Besançon to L’Isle-sur-Le-Doubs

Besançon to L’Isle-sur-Le-Doubs

A faux-Swiss fish massage?

I could swear we are in Switzerland already. Once we leave the vibrant and bustling Besançon (with a belly full of lunch ice-cream) we find ourselves rolling along beside Le Doubs, with vibrant green vegetation and the ground rising sharply on either side.

Besançon citadel way back there on the way out of town

This is not the sleepy, rural, gently undulating France we have travelled through. This feels different. It looks different. The houses are different. The cows are different. We hear the hum of nearby, busy roads, and above, fighter jets are playing at Top Gun.

It feels like if we are not somewhere yet, we are nearly there. Let’s call it faux-Switzerland.

Our day is rather uneventful, if you call spending a few hours passing through beautiful scenery uneventful. We have a couple of short butt-nutters to climb (it is faux Switzerland after all) one of which does beat me so I have to walk up. There’s a bit of an Orangina drought until we find a open bakery about 15km from home where all the hot and thirsty cyclists seem to congregate.

We’re going well. The day is almost done. There’s only around 10km to go. And then … “Route Barée”.

What to do? Ignore it? Take the signposted déviation? Neil goes ahead a little to see what the issue might be. A young boy comes up to me and says, “Madame,” and a lot of other words I don’t get. I tend to think he is telling me we won’t get through.

We take the déviation. It’s not a nice one. At first it seems OK, gentle and signposted. But then the signposts disappear and when we consult Google maps, the only way to go is up. We (or should I say I) huff up a long and steep – I reckon 8% at its worst – road for about 2km, and then down a pretty awful pot-holed and gravelly road until we hit a decent tarmac road and roll home into L’Isle-sur-le-Doubs.

The high point of the déviation. I call it above the tree line.

Our home tonight is not much to write home about. We have an apartment in this tiny town, right next to a busy railway line. The apartment is large, but not well-appointed. We had to request linen (at extra cost), and on arrival found a pile of folded and damp sheets and towels on a bench. There were others in the closet, but they are the type of towels and sheets you get from your mother when you first move out of home. We scratch enough together to make up a bed and have towels for a badly needed shower.

There’s one place in town to have a beer and one place to get food nearby. It’s take-away pizza for us tonight. At least we have a table to sit at to eat!

The high point of town is the multi-purpose shop where you can get your fish a massage and new lingerie. It’s for sale, so perhaps an opportunity for a budding entrepreneur ????.

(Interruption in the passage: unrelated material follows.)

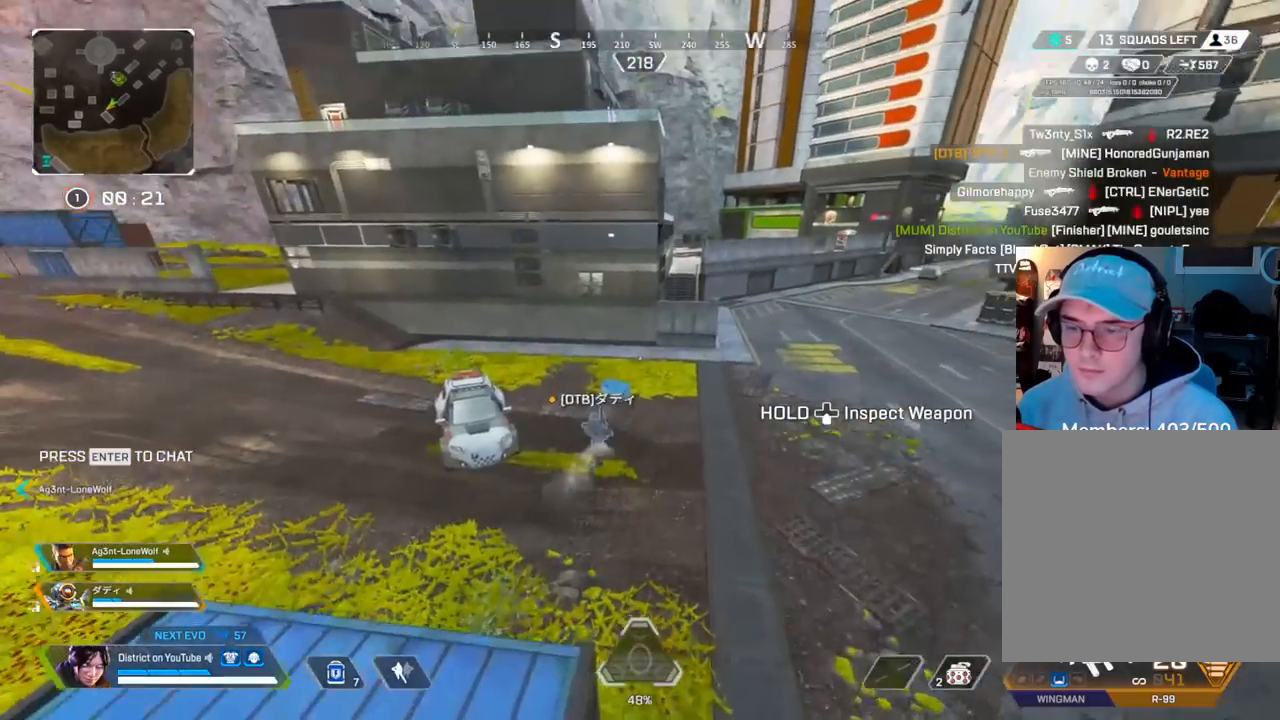
{"buttons": ["Y"], "left_stick": "up", "right_stick": "center", "events": [[50, "A", "down"], [217, "A", "up"], [233, "Y", "down"], [300, "DPAD_LEFT", "down"], [417, "DPAD_LEFT", "up"]]}
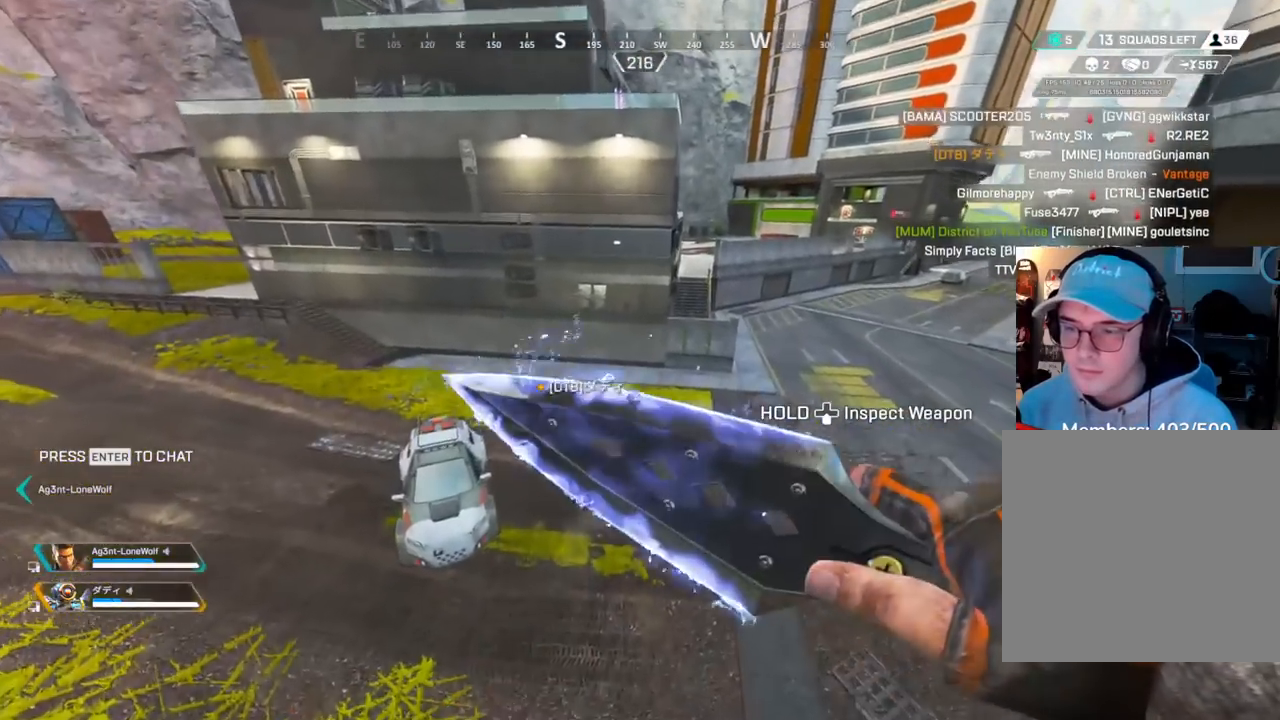
{"buttons": ["Y"], "left_stick": "down", "right_stick": "center", "events": [[67, "left_stick", "center"], [133, "START", "down"], [200, "left_stick", "up"], [217, "START", "up"], [300, "left_stick", "center"], [450, "left_stick", "down"]]}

Catch a fish, bring it in for a massage and some lingerie

Stats for today:

  • Distance: 67.64km
  • Climb: 235m
  • Average speed: 17.1km/h
  • Average temperature: 26C
  • Moving time: 3:57:26
  • See our ride on Strava

The beer picture

At the end of a day’s ride, our tradition is to enjoy a beer, and to photograph it for posterity. Today’s beer picture was taken at what seemed to be the only place in town where you could get a beer, and only steps away from the only place in town where you could get food (take away pizza).